Paper No. 264-4
Presentation Time: 8:00 AM-5:30 PM
PETROGENESIS OF SYN-RIFT BASALTS IN THE WEST ANTARCTIC RIFT SYSTEM: INSIGHTS FROM FINITE-ELEMENT MODELS OF EXTENSION, MELTING, AND MELT TRANSPORT
The West Antarctic Rift System (WARS) is an extensional province lying between the Transantarctic Mountains of East Antarctica and Marie Byrd Land of West Antarctic. Extension included a Late Cretaceous – Oligocene broad rifting phase spanning the Ross Sea and a later Neogene – present(?) phase where extension focused along the margins of the WARS. Syn-rift magmatism occurred along the edges of the WARS in Victoria Land and Marie Byrd Land beginning in the Eocene and becoming more abundant after ~14 Ma. This syn-rift magmatism has been attributed to decompression melting of fossil plumes or metasomatized mantle, active plumes, or small-scale convection on the rift margins. These models invoke melting of a range of lithologies, including depleted and enriched (fertile) mantle lherzolite, pyroxenite, eclogite, and hydrous sources. To evaluate syn-rift melting of different lithologies in the WARS we adapted the finite-element modeling software ASPECT to simulate melt generation and transport during extension of a rheologically layered Earth.
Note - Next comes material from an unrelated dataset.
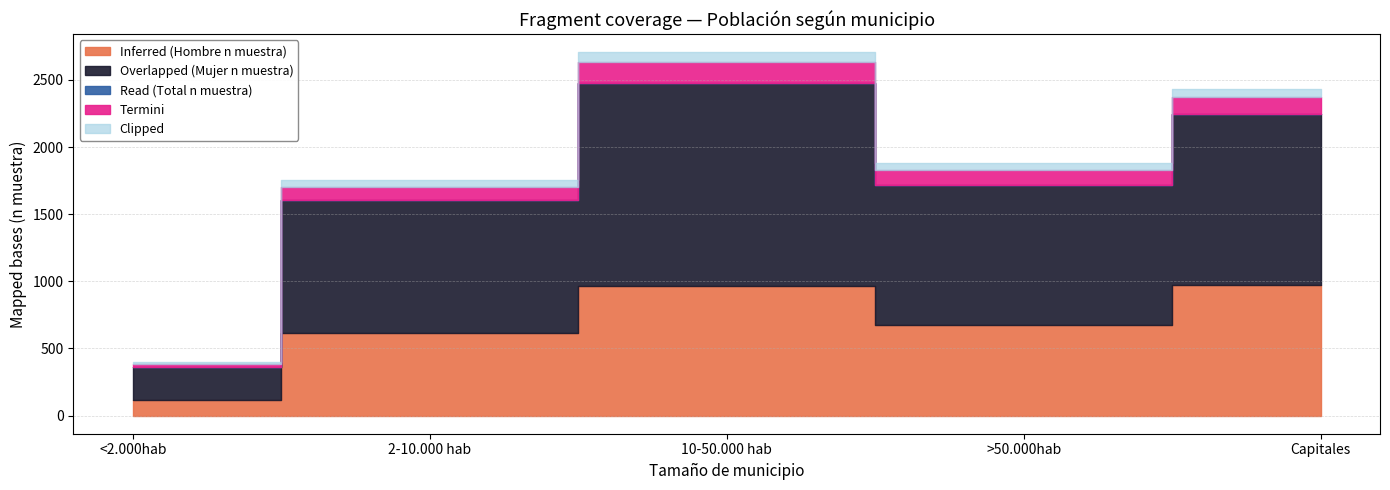

At which category is the sum across all series the highest?

10-50.000 hab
The models include the lithosphere and upper asthenosphere where deformation is governed by dislocation and diffusion creep, respectively. We use pre-rift crust and lithosphere thicknesses of 39 km and 180 km, respectively, for East Antarctica, and 45 km and 120 km for West Antarctica. Extension is simulated by applying an outflow boundary condition of 3.5 mm/yr at each side, an inflow condition on the bottom to balance the outflow, and a free surface at the top. Temperature conditions include surface and basal temperatures of 273 K and 1666 K. Of the lithologies tested (dry depleted mantle, dry pyroxenite, dry lherzolite, and dry basalt) only basalt melted, with melting limited to no more than 2% melt fraction. To produce significantly more melt, as is observed in the WARS, either a more fertile lithology must have been present (such as hydrous sources) or mantle temperatures must have been elevated. However, previous geodynamic models have shown that the WARS structural evolution requires that the upper mantle could not have been significantly hotter than the global average in Late Cretaceous. Our results thus suggest that syn-rift melting in the WARS was produced by hydrous sources in the mantle, although we recognize that plumes arriving during the Cenozoic contributed to melting locally near Ross Island and in Marie Byrd Land.